## [About this exercise]
Can you quote every line of the records below word for word, keeping each line as it appears?

## [Provided records]
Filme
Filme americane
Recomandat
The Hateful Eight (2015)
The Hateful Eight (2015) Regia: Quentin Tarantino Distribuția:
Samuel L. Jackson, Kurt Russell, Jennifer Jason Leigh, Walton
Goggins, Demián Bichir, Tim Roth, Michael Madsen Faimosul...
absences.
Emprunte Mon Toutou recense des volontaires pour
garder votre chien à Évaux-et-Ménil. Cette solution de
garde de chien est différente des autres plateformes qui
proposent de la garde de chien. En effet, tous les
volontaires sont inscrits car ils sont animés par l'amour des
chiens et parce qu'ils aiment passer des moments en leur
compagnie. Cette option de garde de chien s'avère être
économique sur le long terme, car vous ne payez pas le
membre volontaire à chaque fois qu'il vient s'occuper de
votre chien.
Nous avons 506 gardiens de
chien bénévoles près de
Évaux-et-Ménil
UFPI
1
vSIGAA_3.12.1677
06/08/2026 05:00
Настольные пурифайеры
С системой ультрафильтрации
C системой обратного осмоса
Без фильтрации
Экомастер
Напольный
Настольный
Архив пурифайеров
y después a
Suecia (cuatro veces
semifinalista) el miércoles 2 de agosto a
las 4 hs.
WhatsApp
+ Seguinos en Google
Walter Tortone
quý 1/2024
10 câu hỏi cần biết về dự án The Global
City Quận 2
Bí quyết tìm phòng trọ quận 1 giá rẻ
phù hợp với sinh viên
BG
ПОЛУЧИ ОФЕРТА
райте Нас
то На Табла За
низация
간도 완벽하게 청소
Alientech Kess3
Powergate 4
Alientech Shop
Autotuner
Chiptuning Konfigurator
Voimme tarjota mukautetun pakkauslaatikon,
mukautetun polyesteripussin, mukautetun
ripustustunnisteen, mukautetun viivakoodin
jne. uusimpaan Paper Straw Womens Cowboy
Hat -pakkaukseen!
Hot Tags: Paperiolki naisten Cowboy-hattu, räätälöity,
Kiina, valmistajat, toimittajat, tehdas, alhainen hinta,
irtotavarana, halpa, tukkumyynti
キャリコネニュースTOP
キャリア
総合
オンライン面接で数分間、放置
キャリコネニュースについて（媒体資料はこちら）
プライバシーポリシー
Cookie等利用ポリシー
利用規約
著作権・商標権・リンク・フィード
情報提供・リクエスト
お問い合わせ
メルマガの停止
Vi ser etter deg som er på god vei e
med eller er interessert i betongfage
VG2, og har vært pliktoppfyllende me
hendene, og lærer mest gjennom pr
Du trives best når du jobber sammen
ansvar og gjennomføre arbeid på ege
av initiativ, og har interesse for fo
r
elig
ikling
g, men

## [Result of this task]
Filme
Filme americane
Recomandat
The Hateful Eight (2015)
The Hateful Eight (2015) Regia: Quentin Tarantino Distribuția:
Samuel L. Jackson, Kurt Russell, Jennifer Jason Leigh, Walton
Goggins, Demián Bichir, Tim Roth, Michael Madsen Faimosul...
absences.
Emprunte Mon Toutou recense des volontaires pour
garder votre chien à Évaux-et-Ménil. Cette solution de
garde de chien est différente des autres plateformes qui
proposent de la garde de chien. En effet, tous les
volontaires sont inscrits car ils sont animés par l'amour des
chiens et parce qu'ils aiment passer des moments en leur
compagnie. Cette option de garde de chien s'avère être
économique sur le long terme, car vous ne payez pas le
membre volontaire à chaque fois qu'il vient s'occuper de
votre chien.
Nous avons 506 gardiens de
chien bénévoles près de
Évaux-et-Ménil
UFPI
1
vSIGAA_3.12.1677
06/08/2026 05:00
Настольные пурифайеры
С системой ультрафильтрации
C системой обратного осмоса
Без фильтрации
Экомастер
Напольный
Настольный
Архив пурифайеров
y después a
Suecia (cuatro veces
semifinalista) el miércoles 2 de agosto a
las 4 hs.
WhatsApp
+ Seguinos en Google
Walter Tortone
quý 1/2024
10 câu hỏi cần biết về dự án The Global
City Quận 2
Bí quyết tìm phòng trọ quận 1 giá rẻ
phù hợp với sinh viên
BG
ПОЛУЧИ ОФЕРТА
райте Нас
то На Табла За
низация
간도 완벽하게 청소
Alientech Kess3
Powergate 4
Alientech Shop
Autotuner
Chiptuning Konfigurator
Voimme tarjota mukautetun pakkauslaatikon,
mukautetun polyesteripussin, mukautetun
ripustustunnisteen, mukautetun viivakoodin
jne. uusimpaan Paper Straw Womens Cowboy
Hat -pakkaukseen!
Hot Tags: Paperiolki naisten Cowboy-hattu, räätälöity,
Kiina, valmistajat, toimittajat, tehdas, alhainen hinta,
irtotavarana, halpa, tukkumyynti
キャリコネニュースTOP
キャリア
総合
オンライン面接で数分間、放置
キャリコネニュースについて（媒体資料はこちら）
プライバシーポリシー
Cookie等利用ポリシー
利用規約
著作権・商標権・リンク・フィード
情報提供・リクエスト
お問い合わせ
メルマガの停止
Vi ser etter deg som er på god vei e
med eller er interessert i betongfage
VG2, og har vært pliktoppfyllende me
hendene, og lærer mest gjennom pr
Du trives best når du jobber sammen
ansvar og gjennomføre arbeid på ege
av initiativ, og har interesse for fo
r
elig
ikling
g, men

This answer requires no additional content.